Our conversation slowed down, and there was a moment of stillness. My client was sad. Everything had registered: the depressed way of seeing himself, how that communicated to others, and more.

I said, calmly and quietly, “George, let me ask you a question that might surprise you.”

He nodded permission.

“All things considered, George [and it is wise to use the client’s name at such a poignant moment of identity focus], why does your wife love you?”

–Well, you could have heard a pin drop across town! George raised his eyes and met mine, his look supported by a faint, knowing smile. I just waited as his mind –his unconscious and conscious faculties—whirred to answer that surprising question, which he probably had never ever thought of before!

And, then, George began to tell me —and himself— just why his wife and children loved him and respected him, how different that was from his early homelife and upbringing, and more. And we began to discuss how that could be remembered daily and how those feelings and refreshed self-awareness could be brought front and center in his new image for the opportunities ahead.

And then, there is the “What if” technique. The client can be telling you quite a tale about relationship discord or problems at the office, all focused somehow on certain behaviors, attitudes, or ways of communicating that are habitual, unthinking, routined with her or him. Obviously, you realize that if the customary behavior can be changed –and the client might not even be aware of the off-putting nature of that behavior— reactions to the client will change. [It can be something as elementary, as basic, as table manners or turns of phrase, which are habitually unbecoming.]

Say to your client, “OK. I think I understand what you’re saying. Now let me ask you this: “What if you ____________. What would happen then?”

You outline with enthusiasm some changes in the observed behavior; you ask how his image would change and what that would mean.”

For example, I counseled with an executive once who had a deep problem that manifested in a pesky way of referring to his work: he simply didn’t believe he was in a respectable profession, as a senior salesman for an industrial corporation. I traced this attitude back to his father’s adamant warning long before that salesmen were frowned upon in society and that he would doom his life and his family status to secondary levels if he pursued “sales.” My client, every time he referred to business activities, strategies, and gambits would say, “And all that garbage.”

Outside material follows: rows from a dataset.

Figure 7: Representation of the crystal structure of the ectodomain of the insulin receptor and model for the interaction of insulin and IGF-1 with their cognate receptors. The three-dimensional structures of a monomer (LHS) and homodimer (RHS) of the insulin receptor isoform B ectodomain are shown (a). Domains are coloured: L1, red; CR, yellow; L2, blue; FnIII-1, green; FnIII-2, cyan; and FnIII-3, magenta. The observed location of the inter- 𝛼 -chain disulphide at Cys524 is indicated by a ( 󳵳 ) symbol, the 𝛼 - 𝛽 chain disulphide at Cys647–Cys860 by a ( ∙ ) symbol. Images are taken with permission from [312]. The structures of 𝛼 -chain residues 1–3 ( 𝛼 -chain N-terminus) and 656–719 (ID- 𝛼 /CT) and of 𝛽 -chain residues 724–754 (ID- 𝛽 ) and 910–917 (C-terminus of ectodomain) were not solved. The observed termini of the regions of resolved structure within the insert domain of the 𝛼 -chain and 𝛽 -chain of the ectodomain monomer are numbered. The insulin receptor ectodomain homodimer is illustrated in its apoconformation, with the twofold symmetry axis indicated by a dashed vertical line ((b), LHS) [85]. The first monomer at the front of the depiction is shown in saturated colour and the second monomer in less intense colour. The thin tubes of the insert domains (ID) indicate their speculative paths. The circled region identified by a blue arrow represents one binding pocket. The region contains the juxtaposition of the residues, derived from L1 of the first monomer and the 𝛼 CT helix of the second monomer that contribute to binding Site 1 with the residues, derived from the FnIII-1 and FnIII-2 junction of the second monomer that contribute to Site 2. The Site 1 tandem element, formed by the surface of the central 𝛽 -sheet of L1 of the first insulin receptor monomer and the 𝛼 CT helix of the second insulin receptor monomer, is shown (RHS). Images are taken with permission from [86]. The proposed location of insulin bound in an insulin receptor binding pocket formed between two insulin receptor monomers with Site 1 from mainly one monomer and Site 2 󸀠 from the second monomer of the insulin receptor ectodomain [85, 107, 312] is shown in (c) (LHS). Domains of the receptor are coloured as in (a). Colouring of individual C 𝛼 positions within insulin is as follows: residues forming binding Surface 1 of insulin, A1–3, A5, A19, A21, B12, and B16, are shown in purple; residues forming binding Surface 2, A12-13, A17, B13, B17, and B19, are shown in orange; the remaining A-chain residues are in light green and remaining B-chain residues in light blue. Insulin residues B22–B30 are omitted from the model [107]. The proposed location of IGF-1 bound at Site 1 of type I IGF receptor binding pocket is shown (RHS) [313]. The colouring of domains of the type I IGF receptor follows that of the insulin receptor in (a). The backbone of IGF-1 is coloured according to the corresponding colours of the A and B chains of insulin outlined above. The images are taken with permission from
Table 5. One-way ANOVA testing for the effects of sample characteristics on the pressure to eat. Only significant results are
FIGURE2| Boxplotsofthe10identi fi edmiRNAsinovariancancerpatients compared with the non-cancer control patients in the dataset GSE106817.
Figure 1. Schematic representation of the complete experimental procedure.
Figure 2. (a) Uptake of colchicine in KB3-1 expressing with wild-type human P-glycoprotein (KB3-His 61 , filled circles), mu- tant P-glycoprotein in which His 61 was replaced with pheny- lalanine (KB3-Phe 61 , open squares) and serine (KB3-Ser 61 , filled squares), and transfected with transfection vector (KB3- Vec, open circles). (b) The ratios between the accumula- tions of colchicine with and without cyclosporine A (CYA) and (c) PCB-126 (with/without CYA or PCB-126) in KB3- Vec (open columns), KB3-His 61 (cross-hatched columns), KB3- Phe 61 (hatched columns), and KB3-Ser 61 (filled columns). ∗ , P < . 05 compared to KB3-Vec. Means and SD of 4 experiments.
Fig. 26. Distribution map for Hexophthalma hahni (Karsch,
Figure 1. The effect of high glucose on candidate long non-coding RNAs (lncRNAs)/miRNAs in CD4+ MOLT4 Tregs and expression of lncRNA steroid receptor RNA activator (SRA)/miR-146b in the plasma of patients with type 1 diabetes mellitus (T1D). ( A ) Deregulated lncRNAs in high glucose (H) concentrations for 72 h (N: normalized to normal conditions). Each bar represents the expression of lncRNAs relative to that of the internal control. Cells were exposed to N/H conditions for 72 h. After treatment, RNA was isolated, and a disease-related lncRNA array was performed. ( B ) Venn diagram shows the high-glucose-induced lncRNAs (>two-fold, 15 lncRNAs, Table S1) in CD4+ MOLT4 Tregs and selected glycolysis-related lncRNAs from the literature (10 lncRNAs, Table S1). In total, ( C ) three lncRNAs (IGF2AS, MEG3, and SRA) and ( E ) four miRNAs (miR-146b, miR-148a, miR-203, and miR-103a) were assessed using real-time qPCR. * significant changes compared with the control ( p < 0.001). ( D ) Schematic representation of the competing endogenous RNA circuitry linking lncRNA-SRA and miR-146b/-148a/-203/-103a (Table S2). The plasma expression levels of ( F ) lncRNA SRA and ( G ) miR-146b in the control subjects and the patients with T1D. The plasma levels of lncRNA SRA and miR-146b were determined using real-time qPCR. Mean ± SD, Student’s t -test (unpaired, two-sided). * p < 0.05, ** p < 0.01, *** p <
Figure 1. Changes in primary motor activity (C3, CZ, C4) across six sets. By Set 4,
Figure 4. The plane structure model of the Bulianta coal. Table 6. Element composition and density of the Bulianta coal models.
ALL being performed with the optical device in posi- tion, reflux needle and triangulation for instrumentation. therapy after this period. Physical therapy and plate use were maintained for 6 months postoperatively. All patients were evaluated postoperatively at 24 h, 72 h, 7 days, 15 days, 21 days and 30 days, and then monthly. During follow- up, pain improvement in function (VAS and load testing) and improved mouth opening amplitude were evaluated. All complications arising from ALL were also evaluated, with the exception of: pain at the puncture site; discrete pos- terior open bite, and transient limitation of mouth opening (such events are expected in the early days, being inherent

Now think how people around him felt about the work they were doing when they heard him referring to “all that garbage.”!!! –It was surprising to me that my client had advanced so far. He had talents, but he had little grace; his inner loathing for himself because of his job, through his father’s admonition, was showing through.

I suggested, firmly, paternally: “Now, listen up: I personally find that statement of yours –which I’ve heard often in our discussion, ‘all that garbage’, objectionable, and I’ll bet many others working with you do too. What if you changed that? Instead of ‘all that garbage’, what about saying, ‘and all those things that make our world go ‘round’ or ‘the business moves that create success’ or those difficult tasks that pay off more often than not’? What would that change do for you?”

Well, I made it stick, and my client became so confident of the ‘new way’ of expressing himself –which, symbolically, was getting rid of the albatross-father’s projection—that he left his excellent job and got an even higher-paying one with even greater sales-management outreach!

 Sharpen your questions. What you hear will bring your client’s astrology sharply to life.